首相官邸 首相官邸 トップページ
首相官邸 カテゴリー:IT戦略本部
 トップ会議等一覧IT戦略本部e-Japan重点計画-2003 印刷用(PDF形式)


はじめに

 「我が国が5年以内に世界最先端のIT国家となる」(「e-Japan戦略」:2001年1月)

 この目標を掲げてから2年半、高度情報通信ネットワーク社会推進戦略本部(IT戦略本部)を中心とした官民の総力を挙げ、我が国のIT革命に対する取り組みを図ってきた。この集中的な取り組みの過程において、

○「e-Japan重点計画」(2001年3月)
○「e-Japan2002プログラム」(2001年6月)
○「e-Japan重点計画、e-Japan2002プログラムの加速・前倒し」(2001年11月)
○「e-Japan重点計画−2002」(2002年6月)
といった政府の行うべき施策を定めた各種計画を次々と策定し、これらの計画を着実に実施した結果、ADSL等の通信料金の低廉化に伴い、インターネット人口普及率が1999年12月末の21.4%から2002年12月末の54.5%へと総人口の半数以上が利用するにいたっている。また、電子商取引に関する制度改正、国・地方等の行政手続をオンライン化すること等を可能にする法律の公布・施行及び関連政省令の整備等、情報通信基盤の整備が着実に進んできたところである。

 一方、IT戦略本部においては、我が国のIT革命の現状を検証しつつ、1)ITの利活用の視点、2)我が国の産業再生、国際競争力強化の視点、3)情報家電等の日本独自の強みを活かす視点 等を加味して、IT戦略を一層充実させるべきであるという意見が提示された。
 そこで、昨年秋以降IT戦略本部において、IT戦略の今後の在り方について精力的な検討を行い、2003年7月2日に開催された第19回IT戦略本部において、第二期のIT国家戦略としての「e-Japan戦略U」を決定した。

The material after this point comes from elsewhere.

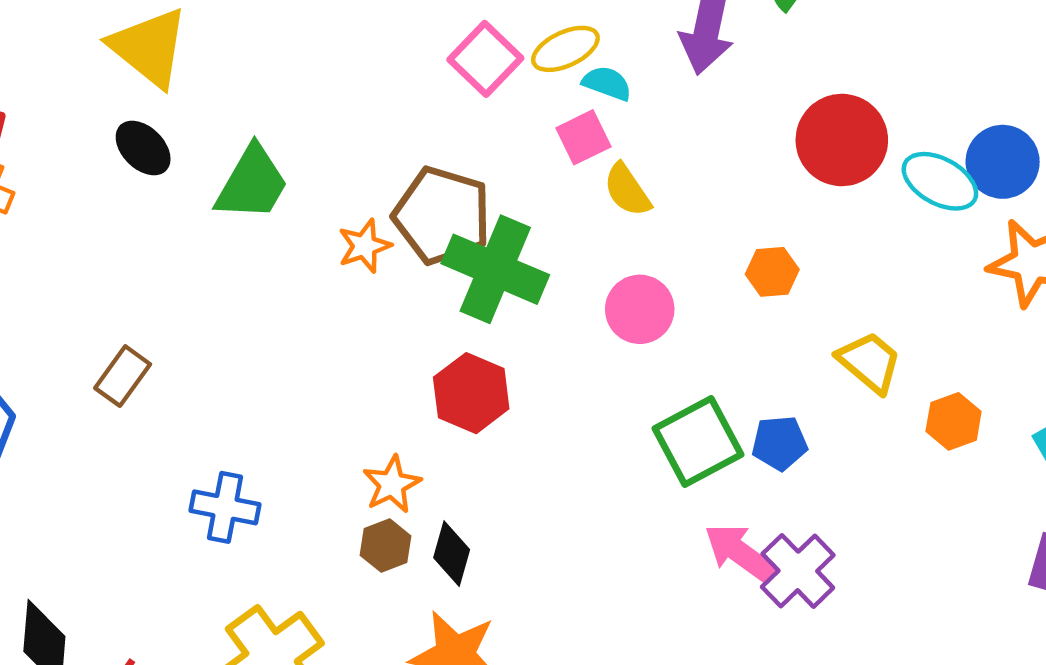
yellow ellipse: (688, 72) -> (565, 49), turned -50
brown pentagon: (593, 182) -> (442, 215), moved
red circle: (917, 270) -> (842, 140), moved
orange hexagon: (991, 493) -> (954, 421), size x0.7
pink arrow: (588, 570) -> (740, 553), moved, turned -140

 これを受けて、昨年6月に「高度情報通信ネットワーク社会形成基本法」(IT基本法)第35条に基づき策定された「e-Japan重点計画−2002」を見直し、これまでの「e-Japan戦略」のみならず、新たに策定された「e-Japan戦略U」、諸外国と比較した現在の我が国の位置付けやこれまでの成果の的確な評価を踏まえ、目標達成を将来にわたり確実なものとすべく、ここに、高度情報通信ネットワーク社会の形成のために政府が迅速かつ重点的に実施すべき施策の全容を明らかにする「e-Japan重点計画−2003」を策定することとする。

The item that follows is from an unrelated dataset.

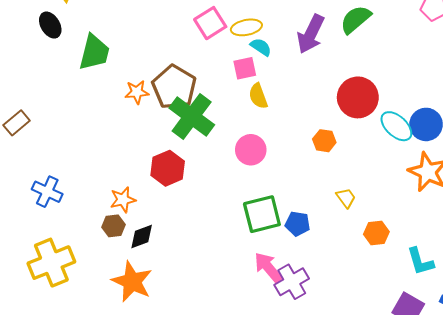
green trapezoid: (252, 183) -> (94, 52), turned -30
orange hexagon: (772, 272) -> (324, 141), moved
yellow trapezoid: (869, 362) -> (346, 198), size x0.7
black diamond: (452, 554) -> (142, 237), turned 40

 今後、IT戦略本部を中心とした内閣のリーダーシップの下に、この「e-Japan重点計画−2003」を確実に実施し、その達成状況を継続的に調査するとともに、この計画に記載された施策を必要に応じ更に加速・前倒しすることにより、上記の「5年以内(2005年)に世界最先端のIT国家となる」という大目標を実現するとともに、「2006年以降も世界最先端でありつづける」ことを目指す。